What you are asked to do>
In the records that follow, locate every line with "microscopy" and extract it.
╔══
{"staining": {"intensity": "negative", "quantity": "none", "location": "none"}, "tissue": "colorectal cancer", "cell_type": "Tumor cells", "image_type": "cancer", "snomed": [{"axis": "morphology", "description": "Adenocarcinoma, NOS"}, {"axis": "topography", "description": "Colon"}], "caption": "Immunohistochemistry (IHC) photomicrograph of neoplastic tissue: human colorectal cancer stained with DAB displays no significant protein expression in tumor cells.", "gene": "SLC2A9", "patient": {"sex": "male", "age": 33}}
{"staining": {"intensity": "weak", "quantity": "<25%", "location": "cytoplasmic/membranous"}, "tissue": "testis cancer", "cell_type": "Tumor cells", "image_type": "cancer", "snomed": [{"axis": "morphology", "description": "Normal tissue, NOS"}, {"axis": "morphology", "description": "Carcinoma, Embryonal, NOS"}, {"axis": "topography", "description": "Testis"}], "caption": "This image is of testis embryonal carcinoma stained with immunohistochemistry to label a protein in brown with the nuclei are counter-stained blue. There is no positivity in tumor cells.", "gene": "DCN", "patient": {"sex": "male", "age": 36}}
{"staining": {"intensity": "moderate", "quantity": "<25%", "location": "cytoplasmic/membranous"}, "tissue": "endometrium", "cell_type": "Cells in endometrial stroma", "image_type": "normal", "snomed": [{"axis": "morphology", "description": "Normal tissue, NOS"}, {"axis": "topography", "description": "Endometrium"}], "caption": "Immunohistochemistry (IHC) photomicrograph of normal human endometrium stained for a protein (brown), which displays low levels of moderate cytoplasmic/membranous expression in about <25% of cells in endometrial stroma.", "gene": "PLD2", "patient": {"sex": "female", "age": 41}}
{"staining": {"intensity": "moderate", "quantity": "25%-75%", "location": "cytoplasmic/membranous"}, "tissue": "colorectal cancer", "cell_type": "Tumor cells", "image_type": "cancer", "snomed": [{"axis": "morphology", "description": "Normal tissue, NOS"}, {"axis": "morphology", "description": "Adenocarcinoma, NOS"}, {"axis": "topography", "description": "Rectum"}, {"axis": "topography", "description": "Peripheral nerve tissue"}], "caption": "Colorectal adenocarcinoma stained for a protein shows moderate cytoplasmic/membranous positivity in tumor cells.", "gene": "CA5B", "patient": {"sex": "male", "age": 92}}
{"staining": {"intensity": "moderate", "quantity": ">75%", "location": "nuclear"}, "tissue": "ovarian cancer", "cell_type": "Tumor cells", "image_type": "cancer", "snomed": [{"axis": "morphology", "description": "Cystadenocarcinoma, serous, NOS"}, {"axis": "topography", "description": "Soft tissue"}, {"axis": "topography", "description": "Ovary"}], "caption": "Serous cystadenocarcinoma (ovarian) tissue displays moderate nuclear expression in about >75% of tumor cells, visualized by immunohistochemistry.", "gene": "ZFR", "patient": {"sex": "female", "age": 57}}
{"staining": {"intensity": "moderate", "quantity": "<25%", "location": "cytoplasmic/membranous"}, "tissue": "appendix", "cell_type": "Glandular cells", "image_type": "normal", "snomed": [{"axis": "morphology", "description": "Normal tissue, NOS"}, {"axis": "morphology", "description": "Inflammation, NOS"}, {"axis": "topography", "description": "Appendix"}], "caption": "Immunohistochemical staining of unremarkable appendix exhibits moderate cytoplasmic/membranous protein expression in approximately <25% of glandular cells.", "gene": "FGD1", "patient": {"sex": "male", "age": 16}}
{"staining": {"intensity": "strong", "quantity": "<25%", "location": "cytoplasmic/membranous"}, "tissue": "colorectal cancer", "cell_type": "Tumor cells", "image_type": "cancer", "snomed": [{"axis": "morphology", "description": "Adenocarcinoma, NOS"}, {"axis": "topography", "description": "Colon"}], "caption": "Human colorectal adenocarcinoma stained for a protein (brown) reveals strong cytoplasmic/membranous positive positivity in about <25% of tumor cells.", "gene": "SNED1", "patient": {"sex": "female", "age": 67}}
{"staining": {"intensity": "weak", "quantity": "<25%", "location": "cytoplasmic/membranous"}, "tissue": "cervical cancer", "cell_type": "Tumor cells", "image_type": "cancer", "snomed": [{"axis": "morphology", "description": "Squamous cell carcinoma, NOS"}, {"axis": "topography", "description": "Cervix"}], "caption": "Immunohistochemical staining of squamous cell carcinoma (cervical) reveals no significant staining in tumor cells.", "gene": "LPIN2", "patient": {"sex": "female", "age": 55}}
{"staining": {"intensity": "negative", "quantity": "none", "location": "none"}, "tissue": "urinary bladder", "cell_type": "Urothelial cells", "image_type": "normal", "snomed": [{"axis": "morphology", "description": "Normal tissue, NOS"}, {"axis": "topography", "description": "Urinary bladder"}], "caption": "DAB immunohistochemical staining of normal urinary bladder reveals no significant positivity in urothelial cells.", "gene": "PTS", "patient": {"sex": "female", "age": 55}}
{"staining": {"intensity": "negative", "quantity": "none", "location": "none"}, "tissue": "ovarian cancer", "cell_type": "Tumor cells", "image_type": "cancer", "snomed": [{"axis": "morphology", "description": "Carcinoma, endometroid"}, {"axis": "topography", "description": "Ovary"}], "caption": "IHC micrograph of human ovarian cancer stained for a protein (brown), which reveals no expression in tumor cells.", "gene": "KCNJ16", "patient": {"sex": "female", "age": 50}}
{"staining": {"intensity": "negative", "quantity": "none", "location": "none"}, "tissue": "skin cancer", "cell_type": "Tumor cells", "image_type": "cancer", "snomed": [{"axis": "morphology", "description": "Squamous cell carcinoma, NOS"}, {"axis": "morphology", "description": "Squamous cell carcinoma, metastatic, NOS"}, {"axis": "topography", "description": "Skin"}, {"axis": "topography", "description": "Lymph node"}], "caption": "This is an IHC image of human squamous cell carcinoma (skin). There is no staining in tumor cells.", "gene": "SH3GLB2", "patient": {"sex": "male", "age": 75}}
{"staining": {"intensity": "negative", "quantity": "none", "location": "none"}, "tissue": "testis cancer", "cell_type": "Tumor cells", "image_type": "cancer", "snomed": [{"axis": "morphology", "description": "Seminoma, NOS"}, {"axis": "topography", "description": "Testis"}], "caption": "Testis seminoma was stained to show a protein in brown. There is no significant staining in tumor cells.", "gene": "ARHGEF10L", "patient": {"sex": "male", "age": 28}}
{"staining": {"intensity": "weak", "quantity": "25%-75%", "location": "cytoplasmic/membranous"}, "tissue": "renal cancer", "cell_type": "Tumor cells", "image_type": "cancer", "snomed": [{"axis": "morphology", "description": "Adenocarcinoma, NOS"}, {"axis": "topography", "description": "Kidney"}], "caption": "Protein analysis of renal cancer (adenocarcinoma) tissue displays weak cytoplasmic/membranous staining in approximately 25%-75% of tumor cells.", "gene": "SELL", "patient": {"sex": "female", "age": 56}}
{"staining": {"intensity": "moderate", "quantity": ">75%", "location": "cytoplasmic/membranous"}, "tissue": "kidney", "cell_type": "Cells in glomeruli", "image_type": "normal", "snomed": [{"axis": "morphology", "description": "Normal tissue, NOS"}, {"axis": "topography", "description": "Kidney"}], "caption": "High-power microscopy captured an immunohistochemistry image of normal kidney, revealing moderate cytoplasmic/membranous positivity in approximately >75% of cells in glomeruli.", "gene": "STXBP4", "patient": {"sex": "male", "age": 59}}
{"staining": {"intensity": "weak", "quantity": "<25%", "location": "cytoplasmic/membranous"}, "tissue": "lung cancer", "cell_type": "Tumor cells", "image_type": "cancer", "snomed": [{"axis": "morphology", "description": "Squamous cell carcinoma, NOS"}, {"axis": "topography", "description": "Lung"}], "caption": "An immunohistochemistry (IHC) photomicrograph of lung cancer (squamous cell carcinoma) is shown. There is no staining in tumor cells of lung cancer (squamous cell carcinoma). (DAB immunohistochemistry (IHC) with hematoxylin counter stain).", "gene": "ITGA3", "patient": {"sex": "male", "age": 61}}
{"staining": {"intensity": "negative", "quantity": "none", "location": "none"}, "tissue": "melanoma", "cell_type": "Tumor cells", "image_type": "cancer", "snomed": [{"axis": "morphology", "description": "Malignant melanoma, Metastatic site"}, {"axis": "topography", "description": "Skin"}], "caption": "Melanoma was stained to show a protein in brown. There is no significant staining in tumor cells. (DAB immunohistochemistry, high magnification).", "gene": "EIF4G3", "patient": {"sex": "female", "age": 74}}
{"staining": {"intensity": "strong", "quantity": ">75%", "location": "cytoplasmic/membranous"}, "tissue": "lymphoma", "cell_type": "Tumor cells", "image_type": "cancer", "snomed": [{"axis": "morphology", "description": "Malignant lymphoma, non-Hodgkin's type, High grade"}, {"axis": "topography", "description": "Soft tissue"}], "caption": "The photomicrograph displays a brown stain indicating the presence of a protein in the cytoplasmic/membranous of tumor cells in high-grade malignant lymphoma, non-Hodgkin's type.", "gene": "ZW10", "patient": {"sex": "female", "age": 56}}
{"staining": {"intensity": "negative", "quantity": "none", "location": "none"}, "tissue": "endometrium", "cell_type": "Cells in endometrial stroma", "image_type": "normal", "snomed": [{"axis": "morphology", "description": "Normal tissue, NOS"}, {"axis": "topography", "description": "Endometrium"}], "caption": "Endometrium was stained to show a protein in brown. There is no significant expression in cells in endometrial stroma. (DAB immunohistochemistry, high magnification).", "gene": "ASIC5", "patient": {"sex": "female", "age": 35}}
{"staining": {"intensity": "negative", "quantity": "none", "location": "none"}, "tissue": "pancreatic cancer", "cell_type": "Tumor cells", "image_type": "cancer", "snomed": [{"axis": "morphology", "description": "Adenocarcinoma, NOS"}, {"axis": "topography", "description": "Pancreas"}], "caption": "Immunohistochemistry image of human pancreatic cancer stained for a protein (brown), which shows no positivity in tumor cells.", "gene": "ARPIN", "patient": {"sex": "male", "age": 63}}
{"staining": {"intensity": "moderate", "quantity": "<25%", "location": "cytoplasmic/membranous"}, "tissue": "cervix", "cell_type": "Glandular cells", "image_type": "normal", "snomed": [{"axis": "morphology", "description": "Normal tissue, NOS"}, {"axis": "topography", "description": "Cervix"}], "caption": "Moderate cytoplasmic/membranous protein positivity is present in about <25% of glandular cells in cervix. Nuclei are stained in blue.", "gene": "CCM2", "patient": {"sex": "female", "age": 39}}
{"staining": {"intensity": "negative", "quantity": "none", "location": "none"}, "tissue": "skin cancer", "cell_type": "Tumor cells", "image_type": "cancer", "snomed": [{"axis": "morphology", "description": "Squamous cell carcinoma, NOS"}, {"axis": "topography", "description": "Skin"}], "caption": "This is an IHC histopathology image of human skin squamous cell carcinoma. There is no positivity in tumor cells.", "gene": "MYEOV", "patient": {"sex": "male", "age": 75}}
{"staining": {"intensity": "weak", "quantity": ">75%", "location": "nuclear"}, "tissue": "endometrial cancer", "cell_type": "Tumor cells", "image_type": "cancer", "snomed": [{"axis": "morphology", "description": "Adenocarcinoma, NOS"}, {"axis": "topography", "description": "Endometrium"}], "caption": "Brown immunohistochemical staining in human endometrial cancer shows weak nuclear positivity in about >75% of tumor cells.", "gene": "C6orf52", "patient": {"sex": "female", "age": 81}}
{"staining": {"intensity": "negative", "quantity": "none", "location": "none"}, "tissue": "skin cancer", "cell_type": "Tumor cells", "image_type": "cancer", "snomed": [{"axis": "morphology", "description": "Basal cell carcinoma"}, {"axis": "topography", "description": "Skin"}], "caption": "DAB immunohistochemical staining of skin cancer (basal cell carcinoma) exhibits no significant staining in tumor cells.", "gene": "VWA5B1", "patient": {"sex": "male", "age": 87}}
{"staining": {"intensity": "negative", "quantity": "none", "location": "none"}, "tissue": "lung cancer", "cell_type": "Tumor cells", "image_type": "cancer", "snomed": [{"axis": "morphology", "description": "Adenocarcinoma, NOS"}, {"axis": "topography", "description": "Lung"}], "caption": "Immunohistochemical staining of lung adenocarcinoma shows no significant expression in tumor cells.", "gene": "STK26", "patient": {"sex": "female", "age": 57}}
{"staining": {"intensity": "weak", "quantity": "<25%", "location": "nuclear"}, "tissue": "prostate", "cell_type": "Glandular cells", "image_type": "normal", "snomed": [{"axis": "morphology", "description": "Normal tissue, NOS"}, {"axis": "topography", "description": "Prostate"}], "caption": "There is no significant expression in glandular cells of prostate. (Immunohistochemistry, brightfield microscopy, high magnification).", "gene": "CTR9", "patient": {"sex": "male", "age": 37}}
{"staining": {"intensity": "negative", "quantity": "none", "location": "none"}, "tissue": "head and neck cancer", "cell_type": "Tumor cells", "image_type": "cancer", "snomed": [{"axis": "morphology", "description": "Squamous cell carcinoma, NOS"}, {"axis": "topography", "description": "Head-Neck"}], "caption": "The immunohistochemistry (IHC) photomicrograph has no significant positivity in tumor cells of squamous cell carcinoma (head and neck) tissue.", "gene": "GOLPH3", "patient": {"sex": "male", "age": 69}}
╚══
Answer to the problem>
{"staining": {"intensity": "moderate", "quantity": ">75%", "location": "cytoplasmic/membranous"}, "tissue": "kidney", "cell_type": "Cells in glomeruli", "image_type": "normal", "snomed": [{"axis": "morphology", "description": "Normal tissue, NOS"}, {"axis": "topography", "description": "Kidney"}], "caption": "High-power microscopy captured an immunohistochemistry image of normal kidney, revealing moderate cytoplasmic/membranous positivity in approximately >75% of cells in glomeruli.", "gene": "STXBP4", "patient": {"sex": "male", "age": 59}}
{"staining": {"intensity": "weak", "quantity": "<25%", "location": "nuclear"}, "tissue": "prostate", "cell_type": "Glandular cells", "image_type": "normal", "snomed": [{"axis": "morphology", "description": "Normal tissue, NOS"}, {"axis": "topography", "description": "Prostate"}], "caption": "There is no significant expression in glandular cells of prostate. (Immunohistochemistry, brightfield microscopy, high magnification).", "gene": "CTR9", "patient": {"sex": "male", "age": 37}}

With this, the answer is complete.